Sherman has a girlish, Blossom Dearie-esque voice which is not every jazz fan’s cup of Earl Grey (it didn’t do anything for the aficionada sitting next to me – at least at the outset) , but she also has impeccable taste – which is a rare attribute these days.

Not only was her choice of material first-class but the atmosphere she created also distinguished her gig from most others. It was relaxed and fun, but there was no sense that the concert had been thrown together – as can often be the case when a visiting soloist throws his or her lot in with local musicians.
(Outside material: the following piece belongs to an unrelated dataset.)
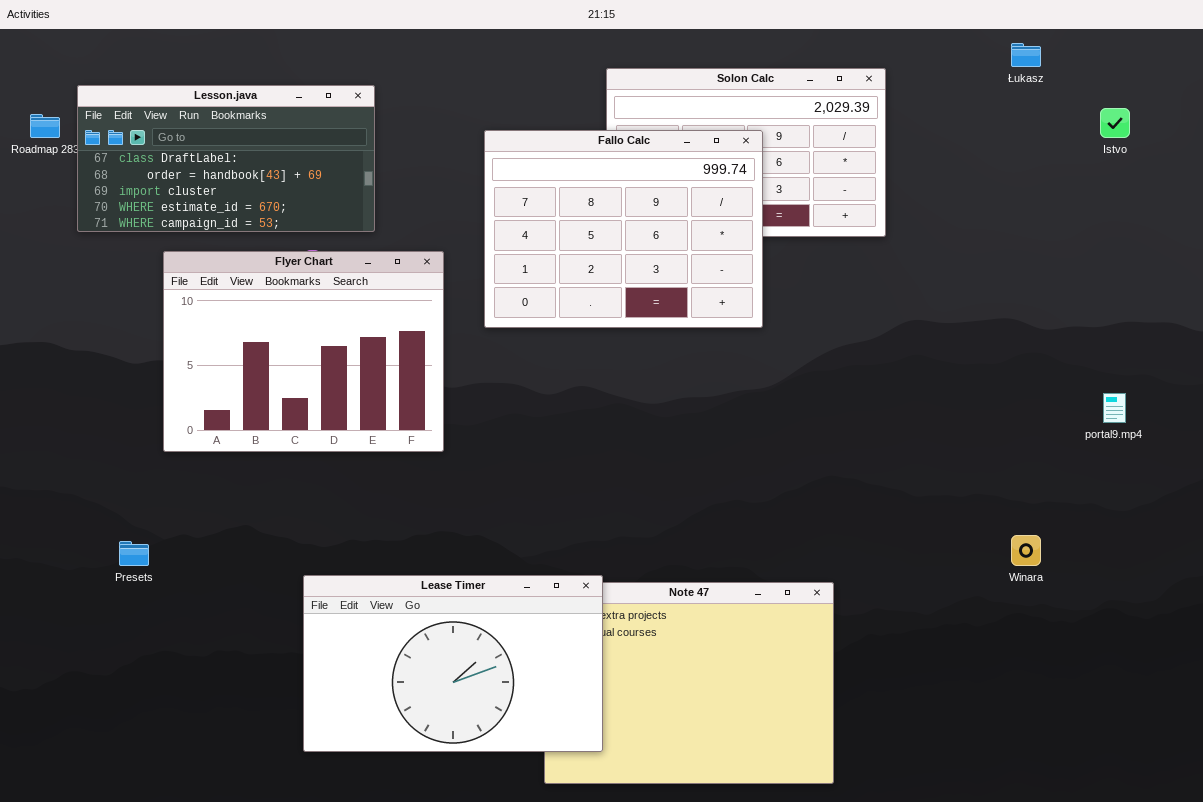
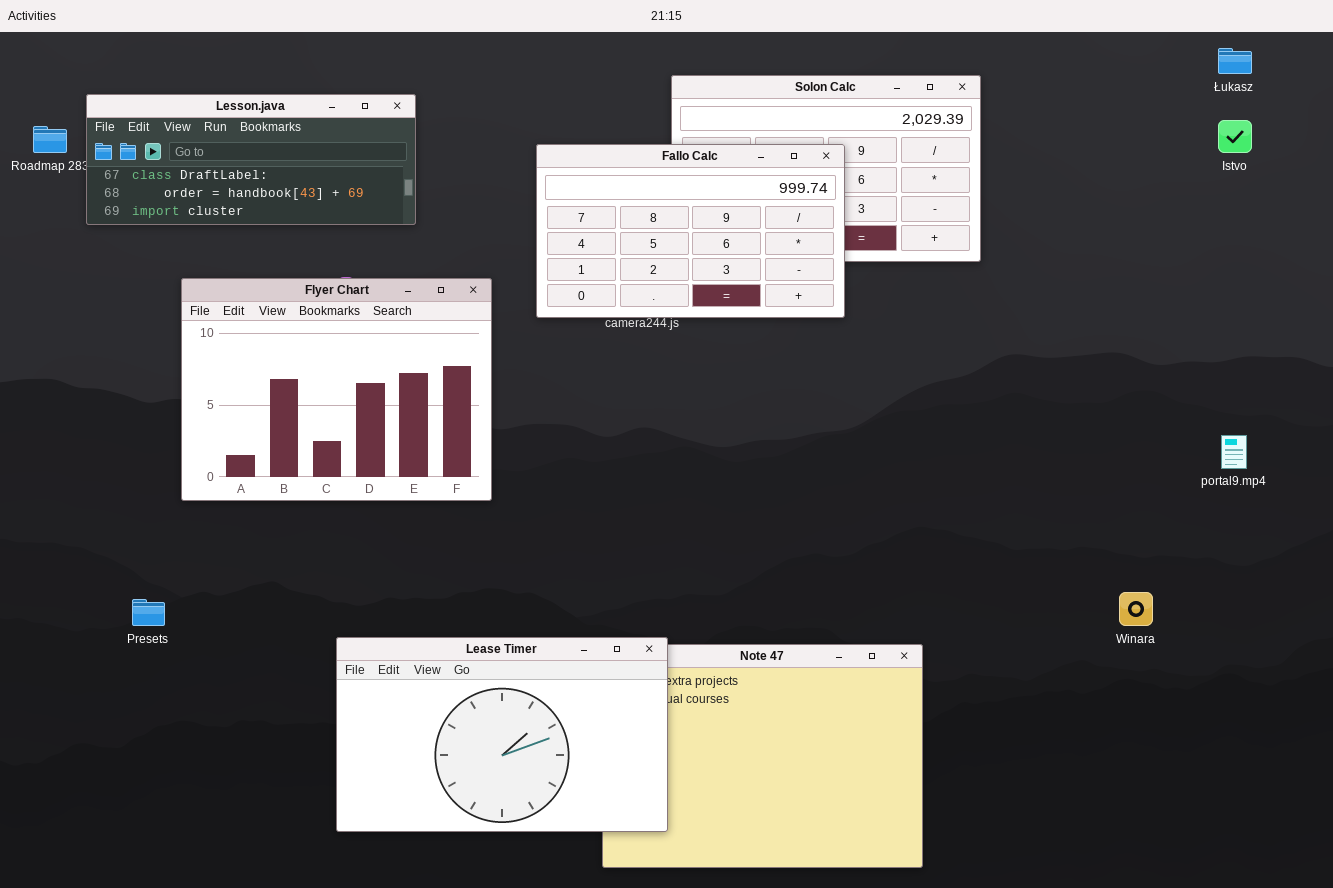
Łukasz: [1011,43,1041,67] -> [1218,48,1252,74], moved
Lesson.java: [77,85,375,232] -> [86,94,416,225], resized
Fallo Calc: [484,130,763,328] -> [536,144,845,318], resized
Mind you, Sherman had selected the ideal local musicians for her easygoing style and penchant for the less  well-thumbed pages of the Great American Songbook. She really couldn’t have asked for better accompaniment than she got from bassist Roy Percy and, especially, the great guitarist Nigel Clark – both of whom gamely, and stylishly, joined her on a string of songs which they had probably never had call to play before.

Flying Down to Rio (from the Astaire-Rogers movie of the same name), Getting To Know You (The King and I) and Jeepers Creepers (from Goin’ Places)  were all ensemble treats featuring Sherman’s vocal and pianistic talents.

On How Insensitive, she stepped into Carol Kidd’s shoes by duetting memorably with Nigel Clark. The results were sublime – Sherman’s vocals (which sounded deeper when she was singing in what I assume was Portuguese) and Clark’s sensitive guitar playing were a perfect match.

As were the vocal duets with guest artist Todd Gordon – playful versions of Fly Me to the Moon and Manhattan, both dished up with rarely-performed verses.

By the end of the night, Sherman had made herself more than a few new fans – and I think you could safely say she’ll be back.